En la película no pasa nada. De nada. Si
la menciono hoy aquí es, sin embargo, por dos cosas. La primera es el único
valor que sí le veo, y es –o son– esos planos metafóricos, levemente oníricos y
tan descriptivos de la época, en los que el jovencísimo Stallone ve, en el Central
Park de Nueva York, lo que quiere ver: que esa señora del vestido se quita el vestido y
debajo no lleva nada. En ese sentido, la
película transmite bien la obsesión del personaje, y lo hace con esas miradas vagas y perdidas que se le atribuye al que va colocado. Eso está bien.
La otra virtud que
destacaría de esta película, aparte de la curiosidad de ver al primer Stallone,
es una que le añado a posteriori. No es un valor intrínseco de la película,
sino uno que le podemos ver, si queremos, y es que transmite bien el espíritu de la
época hippie. El diseño de los interiores, con esas alfombras, esos colores y
esas líneas curvas, y el vestuario holgado y estridente de los personajes,
junto con sus accesorios en forma de grandes aros en los lóbulos, para ellas, y hebillas chillonas, para él, son
imaginería que nos lleva directamente a
esos años, a esa cultura. Ya digo que esto no es un valor atribuible a Morton
Lewis, el director, sino al simple hecho de haber sabido escoger los adornos
acordes a su tiempo, y con ellos reflejar unas actitudes extendidas y
representativas de toda una década, por no decir dos. El amor libre, la
pluralidad o las drogas. También hay
un par de arranques de machismo extremo que imagino que sólo ahora, en estos
últimos años de la segunda década del siglo XXI, estamos empezando a combatir.
Y ese algo más del título, que no tiene nada que ver con lo anterior, es el
estado de la prensa cultural, o de cierta prensa cultural. ¿Cuántas listas se
publican al año? Casi cada semana hay una. Y cuando no es una lista con las 25
mejores películas bélicas, es una con las 10 que tienes que ver, sí o sí, antes
del estreno de la última de Tarantino. Todo esto ha pasado hace pocas semanas. Sólo
hay que ir al buscador. Es todo tan arbitrario, tan gratuito. Lo malo de las listas es que esa brevedad es llamativa, a primera vista, para el lector, pero
contraproducente, en general, para todo el mundo, porque impide la precisión,
la atención al detalle y el análisis. Hay que ir al grano y para mañana no
puedo entregar una lista con las 10 mejores películas de fantasía de los años
80, profusamente documentada, visceralmente analizadas, así que apuntaré cuatro
cosas irrelevantes sobre cada una de ellas, y ya.

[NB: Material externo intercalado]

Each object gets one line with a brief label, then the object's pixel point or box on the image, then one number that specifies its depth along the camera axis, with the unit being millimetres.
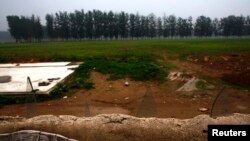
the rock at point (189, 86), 15433
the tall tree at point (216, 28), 96156
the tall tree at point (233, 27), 90119
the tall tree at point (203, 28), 91125
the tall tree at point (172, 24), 94875
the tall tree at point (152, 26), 91688
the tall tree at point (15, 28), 83938
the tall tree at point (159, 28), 96688
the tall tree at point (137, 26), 86394
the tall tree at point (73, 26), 83150
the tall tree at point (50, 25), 85562
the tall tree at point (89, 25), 83062
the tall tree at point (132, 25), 86638
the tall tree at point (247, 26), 94688
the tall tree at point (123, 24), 83938
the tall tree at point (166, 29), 95625
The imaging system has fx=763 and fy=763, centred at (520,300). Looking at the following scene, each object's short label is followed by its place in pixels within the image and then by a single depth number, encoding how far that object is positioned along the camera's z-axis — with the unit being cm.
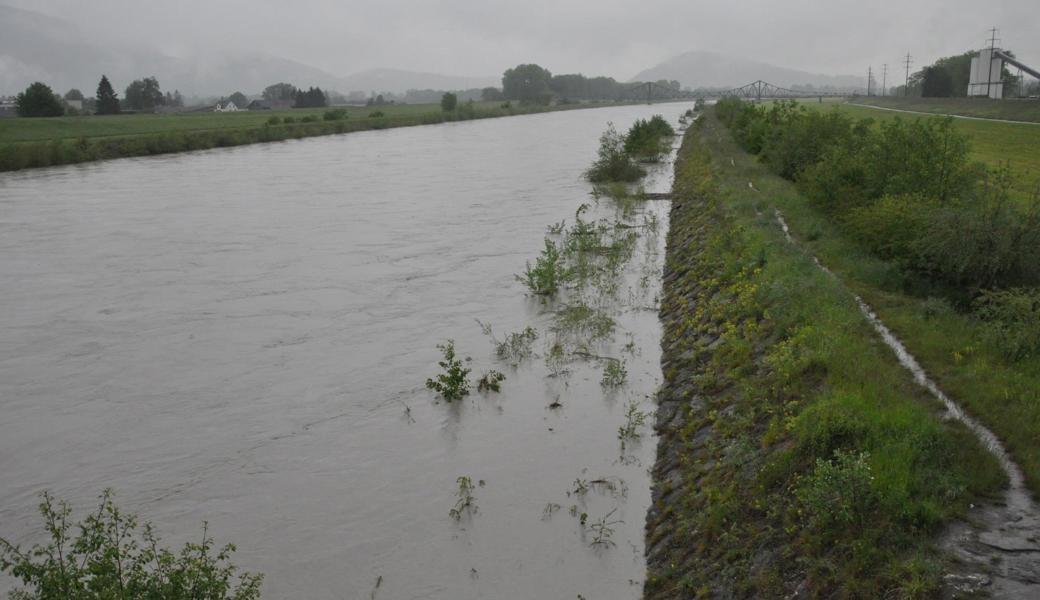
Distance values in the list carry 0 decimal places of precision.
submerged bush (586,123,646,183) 3675
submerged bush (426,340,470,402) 1198
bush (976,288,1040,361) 930
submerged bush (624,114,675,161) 4480
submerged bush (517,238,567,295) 1742
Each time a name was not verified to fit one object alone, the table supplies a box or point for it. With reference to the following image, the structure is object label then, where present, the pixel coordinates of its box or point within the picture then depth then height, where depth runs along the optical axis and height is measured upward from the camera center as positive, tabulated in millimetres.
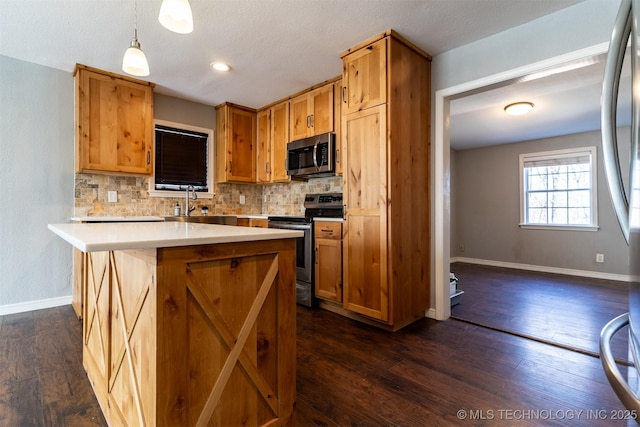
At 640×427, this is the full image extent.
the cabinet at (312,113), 3480 +1197
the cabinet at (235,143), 4246 +996
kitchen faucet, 3930 +161
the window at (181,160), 3920 +728
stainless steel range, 3199 -251
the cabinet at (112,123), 3145 +987
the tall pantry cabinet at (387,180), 2525 +293
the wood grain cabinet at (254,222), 3908 -107
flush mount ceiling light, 3740 +1288
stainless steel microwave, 3332 +658
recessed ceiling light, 3076 +1500
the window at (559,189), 5020 +410
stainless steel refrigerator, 532 +60
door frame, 2838 +85
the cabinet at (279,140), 4055 +984
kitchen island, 1041 -430
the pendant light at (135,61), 1770 +884
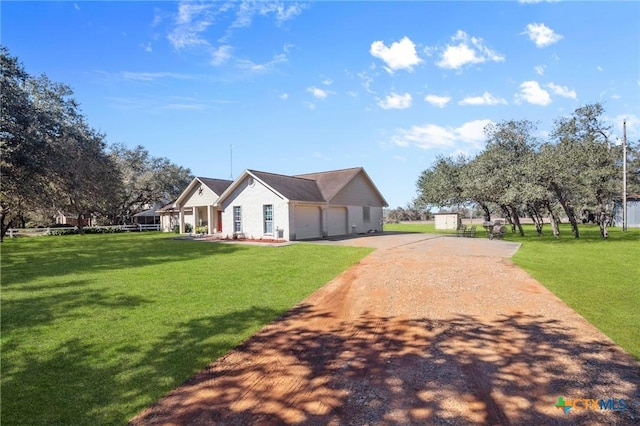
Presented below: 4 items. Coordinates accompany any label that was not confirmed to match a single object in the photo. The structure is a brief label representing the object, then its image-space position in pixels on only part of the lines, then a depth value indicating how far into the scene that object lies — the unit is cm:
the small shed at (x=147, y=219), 5356
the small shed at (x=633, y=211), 4217
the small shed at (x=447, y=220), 4651
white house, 2380
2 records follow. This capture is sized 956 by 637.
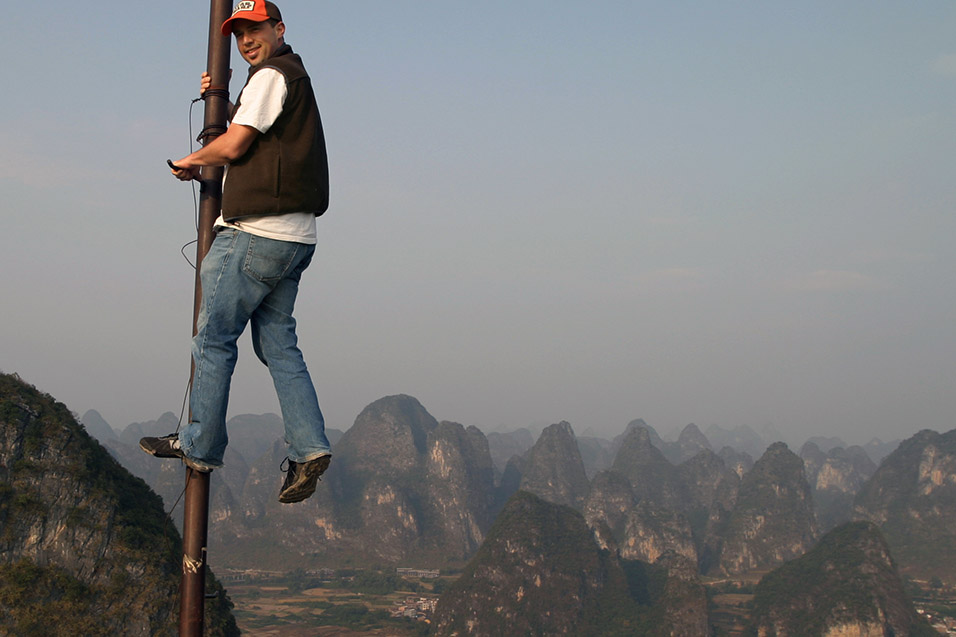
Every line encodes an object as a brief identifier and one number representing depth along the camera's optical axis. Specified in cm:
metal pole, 295
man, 295
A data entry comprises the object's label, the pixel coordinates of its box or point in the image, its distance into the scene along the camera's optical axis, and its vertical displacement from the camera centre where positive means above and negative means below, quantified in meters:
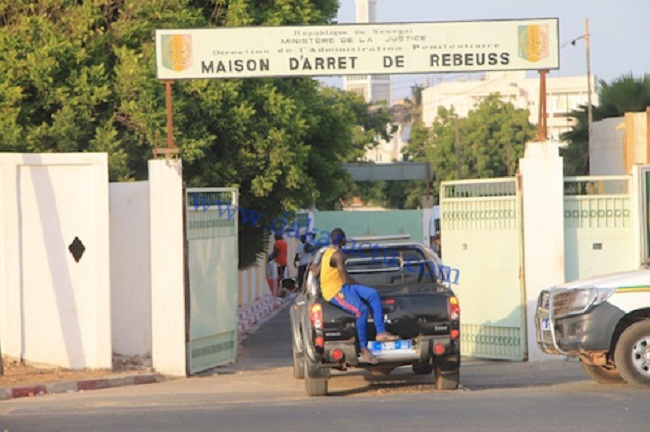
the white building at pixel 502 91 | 156.25 +16.13
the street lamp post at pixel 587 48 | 57.90 +8.14
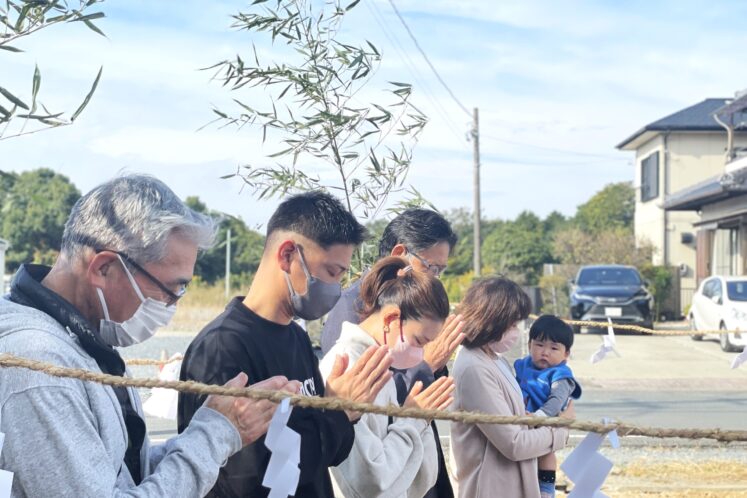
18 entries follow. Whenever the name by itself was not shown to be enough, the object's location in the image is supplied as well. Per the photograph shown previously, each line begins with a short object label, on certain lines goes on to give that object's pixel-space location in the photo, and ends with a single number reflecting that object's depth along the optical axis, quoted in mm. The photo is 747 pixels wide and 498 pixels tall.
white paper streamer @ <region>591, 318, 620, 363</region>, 6797
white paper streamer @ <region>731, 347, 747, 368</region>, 6586
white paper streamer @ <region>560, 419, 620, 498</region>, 2162
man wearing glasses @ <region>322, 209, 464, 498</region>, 3404
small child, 4184
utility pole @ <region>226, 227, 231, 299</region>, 29980
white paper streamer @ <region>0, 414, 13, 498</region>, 1585
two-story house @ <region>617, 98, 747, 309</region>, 31234
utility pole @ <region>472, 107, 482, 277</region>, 26297
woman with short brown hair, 3416
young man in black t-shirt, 2391
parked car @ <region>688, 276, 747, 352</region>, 16656
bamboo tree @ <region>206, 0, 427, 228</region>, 4371
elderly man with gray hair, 1659
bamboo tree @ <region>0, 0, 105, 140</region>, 2213
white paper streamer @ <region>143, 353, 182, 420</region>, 5287
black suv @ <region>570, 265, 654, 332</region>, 20562
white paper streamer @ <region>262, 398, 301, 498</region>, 2020
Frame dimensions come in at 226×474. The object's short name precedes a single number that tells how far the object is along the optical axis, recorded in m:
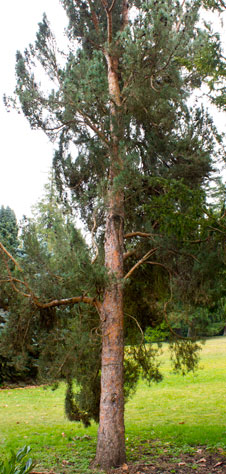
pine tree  5.34
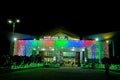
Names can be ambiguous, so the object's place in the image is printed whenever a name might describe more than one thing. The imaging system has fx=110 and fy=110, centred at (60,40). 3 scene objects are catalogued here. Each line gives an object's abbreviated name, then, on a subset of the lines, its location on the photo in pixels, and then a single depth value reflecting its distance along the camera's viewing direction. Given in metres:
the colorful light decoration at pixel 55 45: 25.15
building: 24.98
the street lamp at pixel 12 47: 25.06
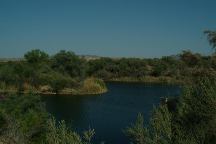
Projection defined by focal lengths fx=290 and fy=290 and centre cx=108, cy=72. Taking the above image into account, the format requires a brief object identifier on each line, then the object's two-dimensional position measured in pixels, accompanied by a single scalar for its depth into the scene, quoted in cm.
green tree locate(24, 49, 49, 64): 6195
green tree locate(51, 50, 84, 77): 5843
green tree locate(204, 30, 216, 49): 1417
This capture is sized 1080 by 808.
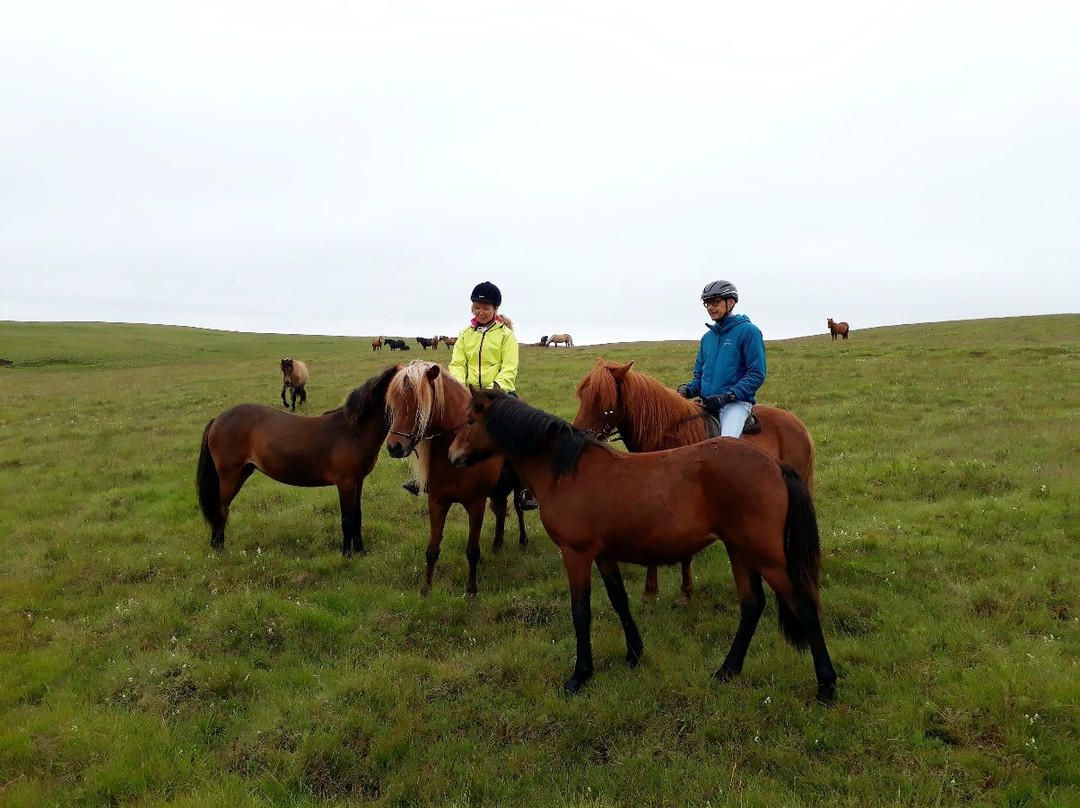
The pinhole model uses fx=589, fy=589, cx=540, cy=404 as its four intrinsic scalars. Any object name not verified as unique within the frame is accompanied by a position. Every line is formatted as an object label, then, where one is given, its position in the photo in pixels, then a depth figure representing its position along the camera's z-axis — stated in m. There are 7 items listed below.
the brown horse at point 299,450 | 7.78
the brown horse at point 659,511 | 4.65
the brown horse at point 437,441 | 6.50
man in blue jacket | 6.41
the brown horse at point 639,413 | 6.25
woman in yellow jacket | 7.93
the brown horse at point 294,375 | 21.66
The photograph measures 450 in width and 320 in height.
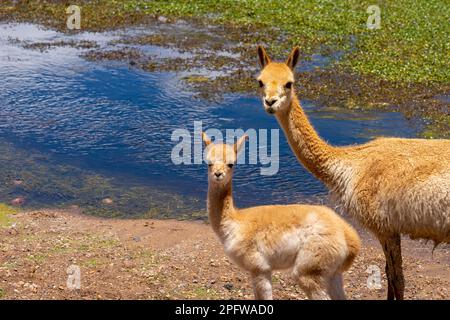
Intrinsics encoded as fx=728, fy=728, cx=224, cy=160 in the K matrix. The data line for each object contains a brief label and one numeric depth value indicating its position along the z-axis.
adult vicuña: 8.70
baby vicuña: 8.10
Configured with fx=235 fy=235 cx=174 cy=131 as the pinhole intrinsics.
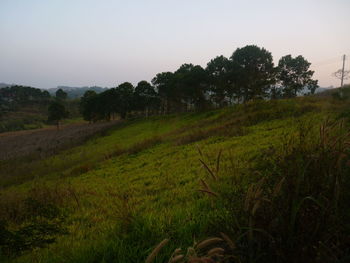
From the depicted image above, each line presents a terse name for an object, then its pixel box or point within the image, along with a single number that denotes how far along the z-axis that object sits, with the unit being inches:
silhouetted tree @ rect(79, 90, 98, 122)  2887.8
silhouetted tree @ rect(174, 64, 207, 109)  1926.7
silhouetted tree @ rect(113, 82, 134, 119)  2694.4
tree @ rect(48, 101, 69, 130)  2650.1
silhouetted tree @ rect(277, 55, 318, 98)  2305.6
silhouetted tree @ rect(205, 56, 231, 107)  1822.1
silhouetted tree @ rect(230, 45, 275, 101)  1787.6
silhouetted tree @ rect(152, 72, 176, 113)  2277.3
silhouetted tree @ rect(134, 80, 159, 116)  2551.7
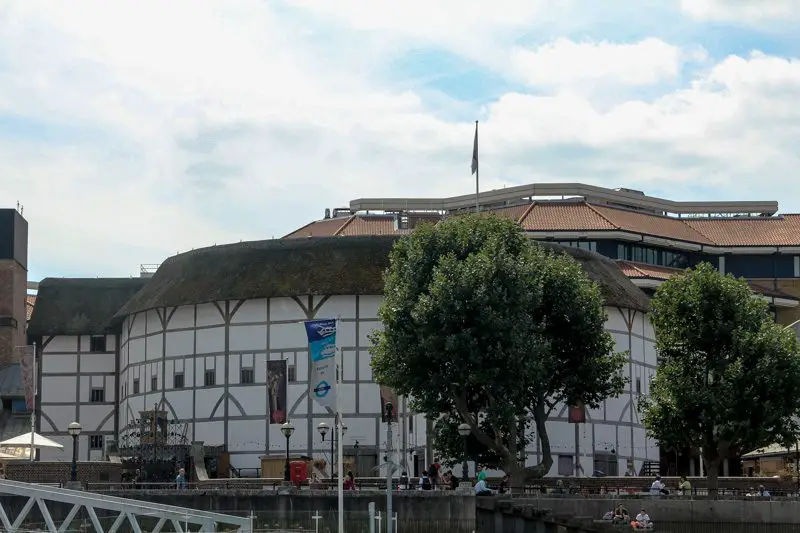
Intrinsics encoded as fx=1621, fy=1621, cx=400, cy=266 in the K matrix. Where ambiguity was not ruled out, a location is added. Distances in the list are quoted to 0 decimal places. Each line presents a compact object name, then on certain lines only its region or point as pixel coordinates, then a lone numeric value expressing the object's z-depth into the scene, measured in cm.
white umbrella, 7312
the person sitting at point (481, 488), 6012
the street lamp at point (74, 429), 6089
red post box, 6206
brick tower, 10369
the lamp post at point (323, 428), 6080
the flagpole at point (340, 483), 5181
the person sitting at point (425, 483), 6069
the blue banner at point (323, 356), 5488
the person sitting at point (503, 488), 6353
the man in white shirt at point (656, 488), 6569
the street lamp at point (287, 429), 6234
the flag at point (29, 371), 8400
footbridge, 4459
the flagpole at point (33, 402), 7388
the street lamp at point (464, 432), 6038
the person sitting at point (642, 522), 6012
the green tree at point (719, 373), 6888
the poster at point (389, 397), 7638
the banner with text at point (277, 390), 7931
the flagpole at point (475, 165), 8450
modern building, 10725
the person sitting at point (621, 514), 6078
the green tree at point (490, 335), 6544
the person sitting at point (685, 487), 6712
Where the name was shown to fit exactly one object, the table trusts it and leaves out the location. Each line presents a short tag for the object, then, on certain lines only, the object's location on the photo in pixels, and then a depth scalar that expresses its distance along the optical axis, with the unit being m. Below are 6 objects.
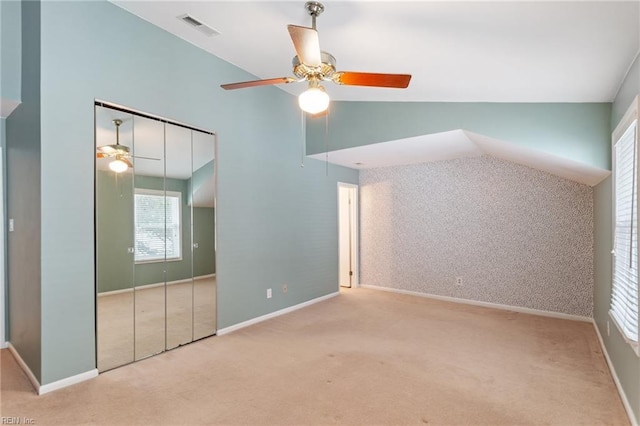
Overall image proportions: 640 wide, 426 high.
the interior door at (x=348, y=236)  6.57
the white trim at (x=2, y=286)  3.45
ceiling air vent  3.02
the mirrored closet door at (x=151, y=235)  2.98
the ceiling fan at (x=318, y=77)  2.35
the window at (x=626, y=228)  2.23
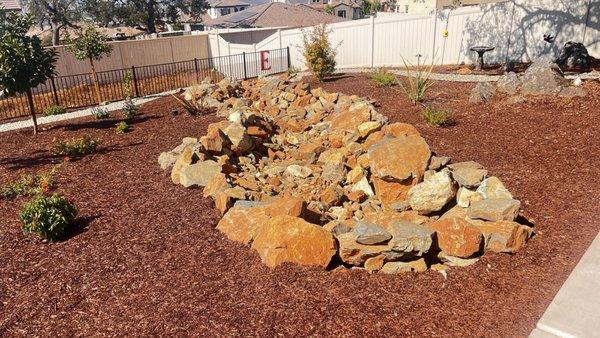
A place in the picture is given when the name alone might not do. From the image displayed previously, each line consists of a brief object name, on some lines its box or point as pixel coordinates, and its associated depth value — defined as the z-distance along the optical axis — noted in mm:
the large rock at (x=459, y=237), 4672
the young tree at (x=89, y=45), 16648
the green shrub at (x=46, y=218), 5406
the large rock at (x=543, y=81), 9913
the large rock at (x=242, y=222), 5309
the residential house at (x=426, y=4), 32375
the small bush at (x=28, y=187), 7062
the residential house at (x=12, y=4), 30788
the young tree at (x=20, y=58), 10016
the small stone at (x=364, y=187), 6883
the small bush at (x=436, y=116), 9195
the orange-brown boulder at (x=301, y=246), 4676
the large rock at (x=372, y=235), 4668
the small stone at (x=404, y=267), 4602
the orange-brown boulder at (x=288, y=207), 5223
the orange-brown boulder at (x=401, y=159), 6258
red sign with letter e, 21281
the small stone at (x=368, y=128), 8531
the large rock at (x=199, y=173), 6863
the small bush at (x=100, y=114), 12477
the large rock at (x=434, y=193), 5617
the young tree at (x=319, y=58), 15453
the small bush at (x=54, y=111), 13906
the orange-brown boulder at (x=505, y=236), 4715
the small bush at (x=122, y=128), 10578
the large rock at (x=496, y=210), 4945
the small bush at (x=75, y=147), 8797
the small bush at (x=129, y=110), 12305
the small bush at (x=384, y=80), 13445
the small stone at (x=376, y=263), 4684
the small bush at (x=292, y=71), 17406
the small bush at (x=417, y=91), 10812
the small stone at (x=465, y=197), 5602
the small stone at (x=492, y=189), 5410
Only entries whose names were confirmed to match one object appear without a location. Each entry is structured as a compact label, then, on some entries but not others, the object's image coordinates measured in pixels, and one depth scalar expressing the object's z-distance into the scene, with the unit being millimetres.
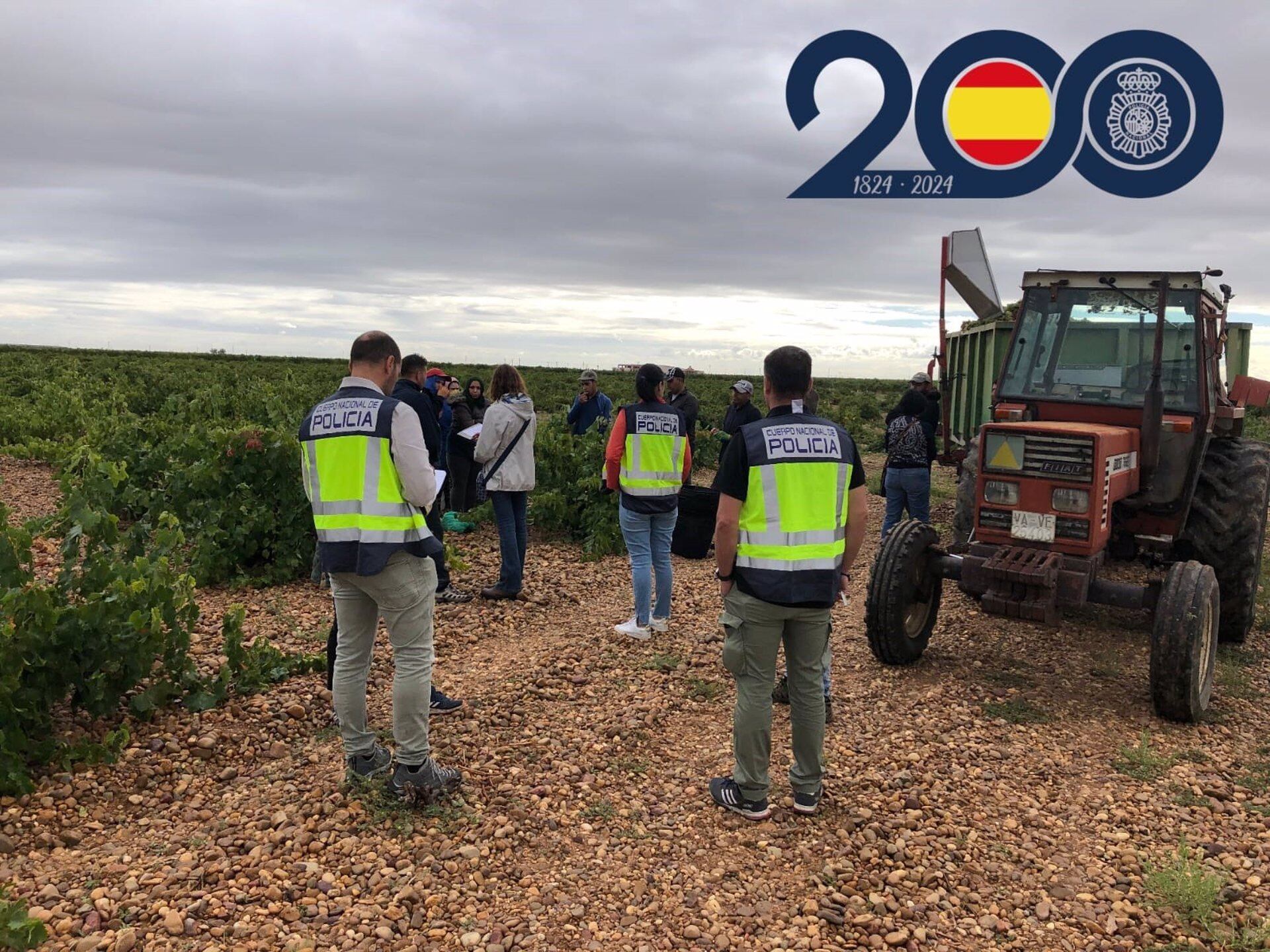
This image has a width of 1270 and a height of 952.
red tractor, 5488
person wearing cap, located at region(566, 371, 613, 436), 10266
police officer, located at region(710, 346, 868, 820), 3875
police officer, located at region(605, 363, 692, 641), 6305
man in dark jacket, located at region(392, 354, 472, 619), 5316
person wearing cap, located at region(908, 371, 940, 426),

Lo malo de las listas es que se rebaja el
nivel de la crítica, se rebaja el nivel de lectura, y se rebaja la importancia de las obras
seleccionadas. Demostración.
La princesa prometida
Excalibur
Indiana Jones
Willow
La historia
interminable
Wizards
Los inmortales
El señor de las bestias
Indiana Jones en el
templo maldito
Heavy Metal
La dejo así, y ya
funciona. Que los lectores comenten en el espacio que tienen habilitado. Que completen
lo que mi incapacidad o mi pereza me impiden. Podría añadir unas frases para
cada título, pero en esencia es eso. Y abundan estas cosas en nuestra prensa
cultural no remunerada, y me pregunto por qué.